■ **What needs to be done**
Please reproduce every one of the following rows verbatim, keeping their order.

■ **Provided information**
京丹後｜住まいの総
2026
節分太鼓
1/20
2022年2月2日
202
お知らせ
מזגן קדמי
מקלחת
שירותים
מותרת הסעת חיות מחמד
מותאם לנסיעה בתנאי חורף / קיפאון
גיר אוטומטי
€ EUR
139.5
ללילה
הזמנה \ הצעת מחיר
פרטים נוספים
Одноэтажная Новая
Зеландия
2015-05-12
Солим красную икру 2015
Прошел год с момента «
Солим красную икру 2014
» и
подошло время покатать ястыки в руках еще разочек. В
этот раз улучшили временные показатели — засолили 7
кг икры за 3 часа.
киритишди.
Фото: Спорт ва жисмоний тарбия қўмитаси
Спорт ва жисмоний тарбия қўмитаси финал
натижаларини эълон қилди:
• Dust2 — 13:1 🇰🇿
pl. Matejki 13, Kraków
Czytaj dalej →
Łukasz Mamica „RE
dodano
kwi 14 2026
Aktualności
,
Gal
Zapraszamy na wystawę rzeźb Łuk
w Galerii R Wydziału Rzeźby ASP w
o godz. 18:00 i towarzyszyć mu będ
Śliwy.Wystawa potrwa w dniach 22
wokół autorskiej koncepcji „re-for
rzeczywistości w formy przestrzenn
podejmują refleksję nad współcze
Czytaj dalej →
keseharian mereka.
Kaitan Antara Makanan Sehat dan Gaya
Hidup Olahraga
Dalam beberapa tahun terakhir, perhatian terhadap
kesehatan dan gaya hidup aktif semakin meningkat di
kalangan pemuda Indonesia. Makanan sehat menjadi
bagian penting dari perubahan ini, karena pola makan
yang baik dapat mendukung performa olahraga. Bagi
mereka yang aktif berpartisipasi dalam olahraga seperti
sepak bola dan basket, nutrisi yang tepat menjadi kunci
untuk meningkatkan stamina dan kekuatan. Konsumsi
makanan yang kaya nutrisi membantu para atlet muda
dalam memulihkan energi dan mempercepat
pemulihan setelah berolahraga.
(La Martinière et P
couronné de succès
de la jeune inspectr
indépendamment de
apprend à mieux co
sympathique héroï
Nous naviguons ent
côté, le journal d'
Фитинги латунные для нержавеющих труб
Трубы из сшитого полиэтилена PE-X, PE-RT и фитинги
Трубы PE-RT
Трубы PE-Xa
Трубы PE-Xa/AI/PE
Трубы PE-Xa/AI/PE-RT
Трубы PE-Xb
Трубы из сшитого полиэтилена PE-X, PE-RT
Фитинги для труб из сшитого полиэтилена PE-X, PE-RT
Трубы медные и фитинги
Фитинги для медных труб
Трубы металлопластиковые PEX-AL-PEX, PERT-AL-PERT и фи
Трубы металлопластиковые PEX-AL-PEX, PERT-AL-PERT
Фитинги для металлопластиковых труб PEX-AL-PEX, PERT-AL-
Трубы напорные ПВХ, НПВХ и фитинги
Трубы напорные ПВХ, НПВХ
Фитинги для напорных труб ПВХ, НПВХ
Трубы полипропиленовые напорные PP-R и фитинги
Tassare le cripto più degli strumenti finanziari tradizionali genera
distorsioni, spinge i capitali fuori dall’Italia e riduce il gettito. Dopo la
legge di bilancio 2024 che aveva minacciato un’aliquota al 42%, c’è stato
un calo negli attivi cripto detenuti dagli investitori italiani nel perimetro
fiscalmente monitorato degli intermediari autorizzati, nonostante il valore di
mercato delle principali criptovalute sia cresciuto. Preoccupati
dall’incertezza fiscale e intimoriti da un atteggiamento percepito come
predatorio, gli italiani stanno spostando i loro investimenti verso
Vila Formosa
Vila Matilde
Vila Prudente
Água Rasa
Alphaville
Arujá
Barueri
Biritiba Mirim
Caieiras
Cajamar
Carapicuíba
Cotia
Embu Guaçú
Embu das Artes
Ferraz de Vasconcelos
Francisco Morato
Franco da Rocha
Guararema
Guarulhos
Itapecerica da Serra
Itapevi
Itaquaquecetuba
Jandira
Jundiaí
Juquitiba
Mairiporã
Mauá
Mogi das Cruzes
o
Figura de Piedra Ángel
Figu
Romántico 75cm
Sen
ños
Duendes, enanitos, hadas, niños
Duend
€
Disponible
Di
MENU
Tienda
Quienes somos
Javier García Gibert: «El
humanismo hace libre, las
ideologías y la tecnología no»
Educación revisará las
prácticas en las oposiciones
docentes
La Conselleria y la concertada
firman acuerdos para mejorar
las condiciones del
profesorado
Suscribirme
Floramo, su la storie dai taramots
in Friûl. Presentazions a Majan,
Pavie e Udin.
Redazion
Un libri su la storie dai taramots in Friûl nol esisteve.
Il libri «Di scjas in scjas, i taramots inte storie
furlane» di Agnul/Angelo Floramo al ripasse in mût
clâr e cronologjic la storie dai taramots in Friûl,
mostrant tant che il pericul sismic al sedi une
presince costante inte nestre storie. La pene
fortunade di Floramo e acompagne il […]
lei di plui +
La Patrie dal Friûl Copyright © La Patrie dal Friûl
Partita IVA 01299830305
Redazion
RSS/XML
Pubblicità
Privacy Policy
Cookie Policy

■ **Written response**
京丹後｜住まいの総
2026
節分太鼓
1/20
2022年2月2日
202
お知らせ
מזגן קדמי
מקלחת
שירותים
מותרת הסעת חיות מחמד
מותאם לנסיעה בתנאי חורף / קיפאון
גיר אוטומטי
€ EUR
139.5
ללילה
הזמנה \ הצעת מחיר
פרטים נוספים
Одноэтажная Новая
Зеландия
2015-05-12
Солим красную икру 2015
Прошел год с момента «
Солим красную икру 2014
» и
подошло время покатать ястыки в руках еще разочек. В
этот раз улучшили временные показатели — засолили 7
кг икры за 3 часа.
киритишди.
Фото: Спорт ва жисмоний тарбия қўмитаси
Спорт ва жисмоний тарбия қўмитаси финал
натижаларини эълон қилди:
• Dust2 — 13:1 🇰🇿
pl. Matejki 13, Kraków
Czytaj dalej →
Łukasz Mamica „RE
dodano
kwi 14 2026
Aktualności
,
Gal
Zapraszamy na wystawę rzeźb Łuk
w Galerii R Wydziału Rzeźby ASP w
o godz. 18:00 i towarzyszyć mu będ
Śliwy.Wystawa potrwa w dniach 22
wokół autorskiej koncepcji „re-for
rzeczywistości w formy przestrzenn
podejmują refleksję nad współcze
Czytaj dalej →
keseharian mereka.
Kaitan Antara Makanan Sehat dan Gaya
Hidup Olahraga
Dalam beberapa tahun terakhir, perhatian terhadap
kesehatan dan gaya hidup aktif semakin meningkat di
kalangan pemuda Indonesia. Makanan sehat menjadi
bagian penting dari perubahan ini, karena pola makan
yang baik dapat mendukung performa olahraga. Bagi
mereka yang aktif berpartisipasi dalam olahraga seperti
sepak bola dan basket, nutrisi yang tepat menjadi kunci
untuk meningkatkan stamina dan kekuatan. Konsumsi
makanan yang kaya nutrisi membantu para atlet muda
dalam memulihkan energi dan mempercepat
pemulihan setelah berolahraga.
(La Martinière et P
couronné de succès
de la jeune inspectr
indépendamment de
apprend à mieux co
sympathique héroï
Nous naviguons ent
côté, le journal d'
Фитинги латунные для нержавеющих труб
Трубы из сшитого полиэтилена PE-X, PE-RT и фитинги
Трубы PE-RT
Трубы PE-Xa
Трубы PE-Xa/AI/PE
Трубы PE-Xa/AI/PE-RT
Трубы PE-Xb
Трубы из сшитого полиэтилена PE-X, PE-RT
Фитинги для труб из сшитого полиэтилена PE-X, PE-RT
Трубы медные и фитинги
Фитинги для медных труб
Трубы металлопластиковые PEX-AL-PEX, PERT-AL-PERT и фи
Трубы металлопластиковые PEX-AL-PEX, PERT-AL-PERT
Фитинги для металлопластиковых труб PEX-AL-PEX, PERT-AL-
Трубы напорные ПВХ, НПВХ и фитинги
Трубы напорные ПВХ, НПВХ
Фитинги для напорных труб ПВХ, НПВХ
Трубы полипропиленовые напорные PP-R и фитинги
Tassare le cripto più degli strumenti finanziari tradizionali genera
distorsioni, spinge i capitali fuori dall’Italia e riduce il gettito. Dopo la
legge di bilancio 2024 che aveva minacciato un’aliquota al 42%, c’è stato
un calo negli attivi cripto detenuti dagli investitori italiani nel perimetro
fiscalmente monitorato degli intermediari autorizzati, nonostante il valore di
mercato delle principali criptovalute sia cresciuto. Preoccupati
dall’incertezza fiscale e intimoriti da un atteggiamento percepito come
predatorio, gli italiani stanno spostando i loro investimenti verso
Vila Formosa
Vila Matilde
Vila Prudente
Água Rasa
Alphaville
Arujá
Barueri
Biritiba Mirim
Caieiras
Cajamar
Carapicuíba
Cotia
Embu Guaçú
Embu das Artes
Ferraz de Vasconcelos
Francisco Morato
Franco da Rocha
Guararema
Guarulhos
Itapecerica da Serra
Itapevi
Itaquaquecetuba
Jandira
Jundiaí
Juquitiba
Mairiporã
Mauá
Mogi das Cruzes
o
Figura de Piedra Ángel
Figu
Romántico 75cm
Sen
ños
Duendes, enanitos, hadas, niños
Duend
€
Disponible
Di
MENU
Tienda
Quienes somos
Javier García Gibert: «El
humanismo hace libre, las
ideologías y la tecnología no»
Educación revisará las
prácticas en las oposiciones
docentes
La Conselleria y la concertada
firman acuerdos para mejorar
las condiciones del
profesorado
Suscribirme
Floramo, su la storie dai taramots
in Friûl. Presentazions a Majan,
Pavie e Udin.
Redazion
Un libri su la storie dai taramots in Friûl nol esisteve.
Il libri «Di scjas in scjas, i taramots inte storie
furlane» di Agnul/Angelo Floramo al ripasse in mût
clâr e cronologjic la storie dai taramots in Friûl,
mostrant tant che il pericul sismic al sedi une
presince costante inte nestre storie. La pene
fortunade di Floramo e acompagne il […]
lei di plui +
La Patrie dal Friûl Copyright © La Patrie dal Friûl
Partita IVA 01299830305
Redazion
RSS/XML
Pubblicità
Privacy Policy
Cookie Policy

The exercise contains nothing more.